- _WHAT THIS EXERCISE ASKS_
a) Using the text about the short film Delayed Echoes, answer each question briefly:
(i) How old is Messiah Campbell?
(ii) Where did Mortimer Heron learn to ride horses?
(iii) Who plays Messiah Campbell in the still from the film?
b) Write out the part of the text about the short film Delayed Echoes starting at "As part of my" and ending at "from his grief.", word for word.
*** SOURCE TEXT ***
As part of my latest short film project Delayed Echoes, I am currently exploring how society’s labels of race and disability impact our capacity for self-definition. In the same way that race has and continues to carry both negative and positive stereotypes, mainstream society often forces stereotypes on neurodivergent people (people who are struggling with mental health issues) that push them into the margins and robs them of agency, desire, power and capacity to change.

The trailer for Delayed Echoes by Alien Nation/Sharrae Lyon.

Messiah Campbell, the main character in my film, is a 25-year-old man who is grieving the loss of his mother and struggles with the seemingly simple task of getting dressed. Messiah subsequently uses his imagination and artistic skills to create a path towards living amongst horses as a way of healing from his grief.

The process of creating this story has led me on a personal journey towards my own paternal line of great horsemen, including my great-grandfather, Mortimer “Morty” Heron. The son of a white Scotsman and black woman in Jamaica, he had the rare privilege of learning to ride horses on his father’s estate and later became the World Class Hall of Fame Jamaican racehorse trainer. To this day, the top jockey in Jamaica is rewarded the Morty Heron prize, an award created in honour of my grandfather.


A still from Delayed Echoes featuring the character Messiah Campbell, played by Jahlen Barnes.

As I reconnect with my ancestral legacy of horsemanship, I have come to understand the powerful lessons we can learn from these creatures. Horses have an incredible way of teaching humans how their energy can positively or negatively impact their. Equine trainers and therapists describe how, as prey animals, horses must use all their senses to ensure their survival from predators. This makes them hyper-vigilant and sensitive to the subtlest changes in their environment. Equine therapists (medical professionals who use horses as part of their treatment of patients) point to the powerful link of the shared quality of sensitivity between horses and neurodivergent individuals. For human beings, this quality often manifest as anxiety, depression, symptoms of ADHD and autism.
*** End of SOURCE TEXT ***
*** DATA TO EXAMINE ***
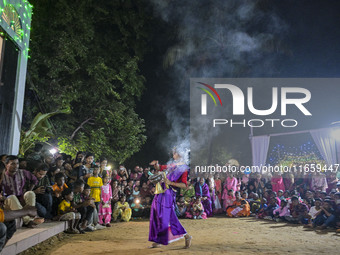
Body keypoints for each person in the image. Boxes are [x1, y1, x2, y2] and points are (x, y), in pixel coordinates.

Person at [148, 148, 192, 248]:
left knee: (167, 217)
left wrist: (171, 183)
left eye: (175, 153)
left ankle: (186, 236)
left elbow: (184, 185)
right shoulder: (173, 165)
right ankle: (159, 239)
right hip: (160, 192)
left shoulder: (184, 168)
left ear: (180, 154)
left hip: (169, 194)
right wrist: (156, 165)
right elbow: (161, 167)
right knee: (156, 213)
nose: (173, 155)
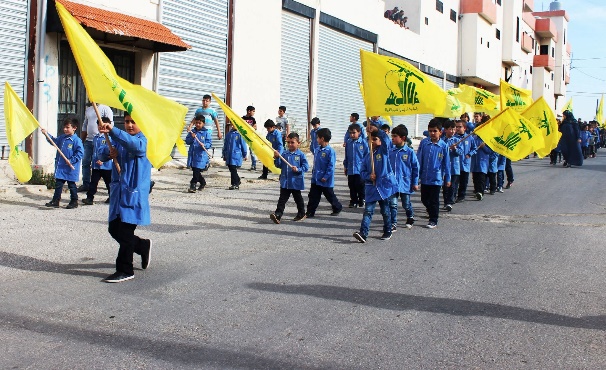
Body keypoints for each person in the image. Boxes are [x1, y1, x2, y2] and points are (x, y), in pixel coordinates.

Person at [98, 113, 151, 283]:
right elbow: (101, 154)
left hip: (133, 194)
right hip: (119, 194)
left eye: (134, 122)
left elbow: (135, 147)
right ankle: (142, 246)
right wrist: (108, 152)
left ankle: (125, 269)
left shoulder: (143, 141)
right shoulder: (121, 140)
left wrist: (113, 130)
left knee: (125, 232)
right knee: (114, 229)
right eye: (127, 121)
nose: (129, 125)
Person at [353, 127, 397, 242]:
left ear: (380, 141)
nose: (372, 141)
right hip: (371, 188)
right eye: (370, 139)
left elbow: (386, 140)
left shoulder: (384, 151)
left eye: (375, 139)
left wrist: (377, 131)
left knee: (385, 211)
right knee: (368, 211)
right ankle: (363, 233)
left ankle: (388, 230)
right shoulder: (367, 156)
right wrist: (369, 176)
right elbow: (362, 172)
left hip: (383, 187)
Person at [41, 119, 84, 209]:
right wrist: (46, 134)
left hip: (70, 168)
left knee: (71, 185)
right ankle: (56, 200)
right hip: (61, 167)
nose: (65, 129)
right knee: (58, 184)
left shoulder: (76, 140)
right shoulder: (62, 138)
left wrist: (71, 160)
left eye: (67, 127)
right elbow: (53, 141)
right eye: (64, 127)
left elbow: (80, 153)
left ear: (74, 128)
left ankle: (74, 201)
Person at [417, 119, 451, 229]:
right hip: (425, 177)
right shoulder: (424, 143)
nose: (432, 133)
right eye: (430, 131)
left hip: (436, 178)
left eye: (435, 131)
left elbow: (447, 164)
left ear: (440, 132)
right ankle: (430, 210)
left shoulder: (443, 146)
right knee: (424, 199)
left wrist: (447, 178)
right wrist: (417, 174)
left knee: (434, 200)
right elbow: (419, 159)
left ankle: (433, 219)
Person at [270, 132, 309, 224]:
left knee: (298, 198)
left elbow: (306, 167)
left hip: (295, 181)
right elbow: (279, 165)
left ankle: (301, 213)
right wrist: (276, 158)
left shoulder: (301, 155)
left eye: (292, 142)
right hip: (285, 181)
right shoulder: (284, 154)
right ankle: (278, 215)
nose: (290, 144)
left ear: (298, 143)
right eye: (288, 142)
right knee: (282, 199)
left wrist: (298, 169)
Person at [306, 128, 343, 218]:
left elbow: (331, 166)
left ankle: (337, 207)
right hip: (316, 178)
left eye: (317, 138)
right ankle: (310, 212)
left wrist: (326, 176)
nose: (316, 140)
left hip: (325, 179)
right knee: (313, 196)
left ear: (322, 138)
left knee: (329, 195)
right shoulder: (317, 149)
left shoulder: (330, 151)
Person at [389, 124, 419, 231]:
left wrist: (415, 182)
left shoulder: (409, 152)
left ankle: (410, 217)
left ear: (403, 138)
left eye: (395, 136)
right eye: (392, 136)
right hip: (393, 183)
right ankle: (393, 223)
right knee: (393, 204)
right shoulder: (391, 152)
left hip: (405, 183)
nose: (392, 138)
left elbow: (415, 168)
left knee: (406, 203)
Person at [79, 103, 113, 192]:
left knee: (102, 162)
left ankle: (109, 186)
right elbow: (85, 125)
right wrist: (81, 140)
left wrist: (108, 138)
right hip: (90, 140)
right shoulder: (89, 109)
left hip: (102, 140)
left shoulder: (106, 108)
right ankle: (86, 184)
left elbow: (110, 123)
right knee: (86, 162)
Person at [82, 116, 113, 205]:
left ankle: (112, 196)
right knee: (93, 182)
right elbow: (95, 150)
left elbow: (110, 151)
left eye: (102, 126)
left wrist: (104, 160)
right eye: (99, 126)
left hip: (106, 166)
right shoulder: (96, 137)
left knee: (109, 183)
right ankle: (89, 198)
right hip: (96, 165)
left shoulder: (109, 138)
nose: (100, 128)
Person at [343, 123, 369, 208]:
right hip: (351, 168)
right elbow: (346, 155)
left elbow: (367, 156)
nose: (352, 135)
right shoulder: (349, 143)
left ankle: (362, 199)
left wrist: (367, 168)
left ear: (359, 132)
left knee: (360, 185)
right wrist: (345, 166)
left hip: (360, 169)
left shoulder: (363, 143)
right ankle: (353, 200)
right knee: (352, 185)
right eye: (350, 133)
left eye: (354, 133)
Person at [186, 114, 212, 193]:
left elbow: (209, 143)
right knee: (195, 170)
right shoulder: (192, 132)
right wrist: (192, 137)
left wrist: (204, 145)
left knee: (196, 171)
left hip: (201, 156)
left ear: (203, 123)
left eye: (199, 123)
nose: (197, 124)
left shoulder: (206, 133)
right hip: (193, 155)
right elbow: (187, 141)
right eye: (196, 123)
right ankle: (203, 182)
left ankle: (193, 185)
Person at [442, 120, 463, 212]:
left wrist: (455, 149)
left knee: (452, 186)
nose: (453, 131)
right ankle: (446, 202)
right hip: (444, 168)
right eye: (451, 129)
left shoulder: (457, 141)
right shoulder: (442, 141)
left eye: (454, 129)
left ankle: (450, 202)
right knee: (445, 186)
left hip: (454, 167)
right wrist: (447, 149)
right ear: (445, 130)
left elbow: (461, 152)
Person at [453, 120, 477, 202]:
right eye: (456, 127)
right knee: (454, 183)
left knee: (463, 182)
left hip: (465, 164)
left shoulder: (469, 138)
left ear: (464, 128)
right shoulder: (454, 138)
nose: (458, 128)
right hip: (456, 164)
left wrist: (470, 154)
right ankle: (453, 196)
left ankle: (461, 196)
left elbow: (474, 148)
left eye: (460, 127)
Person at [222, 122, 248, 190]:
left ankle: (235, 184)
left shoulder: (240, 135)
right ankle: (238, 180)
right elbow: (225, 145)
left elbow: (243, 146)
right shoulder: (228, 134)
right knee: (231, 169)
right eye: (232, 125)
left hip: (236, 155)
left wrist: (245, 154)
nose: (233, 126)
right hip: (229, 155)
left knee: (233, 169)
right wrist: (224, 154)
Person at [242, 106, 257, 171]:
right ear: (249, 111)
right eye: (253, 111)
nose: (254, 113)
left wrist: (250, 128)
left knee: (252, 151)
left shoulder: (253, 119)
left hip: (251, 137)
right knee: (242, 149)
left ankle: (254, 165)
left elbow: (255, 127)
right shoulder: (242, 118)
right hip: (243, 136)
*** End of DATA TO EXAMINE ***
- _SOLUTIONS PER TASK_
a)
(i) 25 years old
(ii) On his father's estate in Jamaica
(iii) Jahlen Barnes

b)
As part of my latest short film project Delayed Echoes, I am currently exploring how society’s labels of race and disability impact our capacity for self-definition. In the same way that race has and continues to carry both negative and positive stereotypes, mainstream society often forces stereotypes on neurodivergent people (people who are struggling with mental health issues) that push them into the margins and robs them of agency, desire, power and capacity to change.

The trailer for Delayed Echoes by Alien Nation/Sharrae Lyon.

Messiah Campbell, the main character in my film, is a 25-year-old man who is grieving the loss of his mother and struggles with the seemingly simple task of getting dressed. Messiah subsequently uses his imagination and artistic skills to create a path towards living amongst horses as a way of healing from his grief.